Problem: Contaminated surfaces

A host of different disease-causing microorganisms can survive on everyday surfaces.

The virus that causes COVID-19 can be detected on plastic and steel for two to three days. Meanwhile, hardy bacterial strains like Staphylococcus aureus and Pseudomonas aeruginosa can live outside the body for weeks or even months.

Touching a contaminated surface helps spread the disease. And the results can be costly — ranging from lost productivity caused by simple respiratory illnesses to over a million people around the world killed by antibiotic-resistant bacterial infections each year.

As the first residual disinfectant in the world to be approved according to U.S. EPA protocols, GermStopSQ addresses this mode of transmission, helping curb the spread of a host of diseases.

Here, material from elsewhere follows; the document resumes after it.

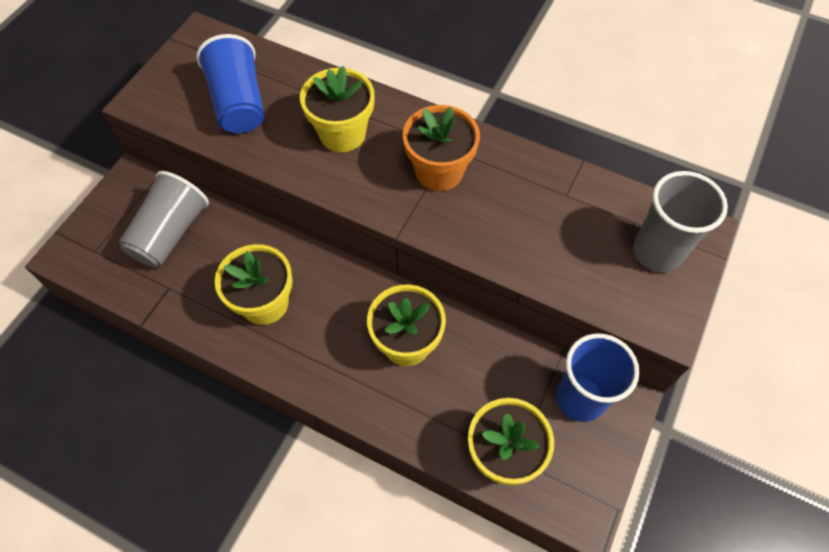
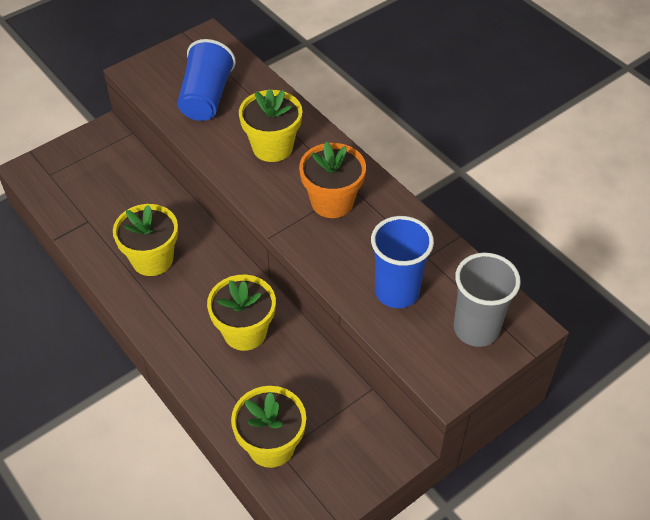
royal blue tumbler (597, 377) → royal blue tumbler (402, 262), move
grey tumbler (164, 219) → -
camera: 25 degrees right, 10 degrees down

Hospital-acquired infections

Contaminated surfaces are especially dangerous in hospitals. In Canada, one in eight patients will pick up a hospital-acquired infection (HAI), leading to longer stays and greater pain. In some cases, those infections prove fatal, killing about 8,000 Canadians each year. Financially, HAIs cost the Canadian health-care system more than $100 million in prolonged hospitalization, treatments, surveillance and special control measures. In the U.S., approximately two million patients get HAIs annually, causing 90,000 deaths and costing billions of dollars.

Ineffective disinfection

Disinfectants offer a powerful way to stop transmission. But it’s not easy to disinfect every square inch with enough contact time to kill the microorganisms that might be hiding there. A 2011 study found that even after four rounds of bleach disinfection, 14 per cent of hospital rooms still contained methicillin-resistant Staphylococcus aureus (MRSA), a major cause of hospital-acquired infections. Ineffective measures can also lead to antimicrobial resistance — a top 10 global health threat alongside global flu pandemics and Ebola, according to the World Health Organization in 2019.

Costly cleaning

To help curb COVID-19, companies and communities dramatically increased how much time, money and labour they devoted to disinfecting high-touch surfaces. In the hotel industry alone, experts estimate that enhanced cleaning and safety standards could cost an additional $9 billion each year. Those trends are poised to continue. According to a 2021 Leger survey, 84 per cent of Canadians feel that public spaces have an obligation to improve disinfection practices for post-pandemic life — putting pressure on facilities managers to deliver effective solutions.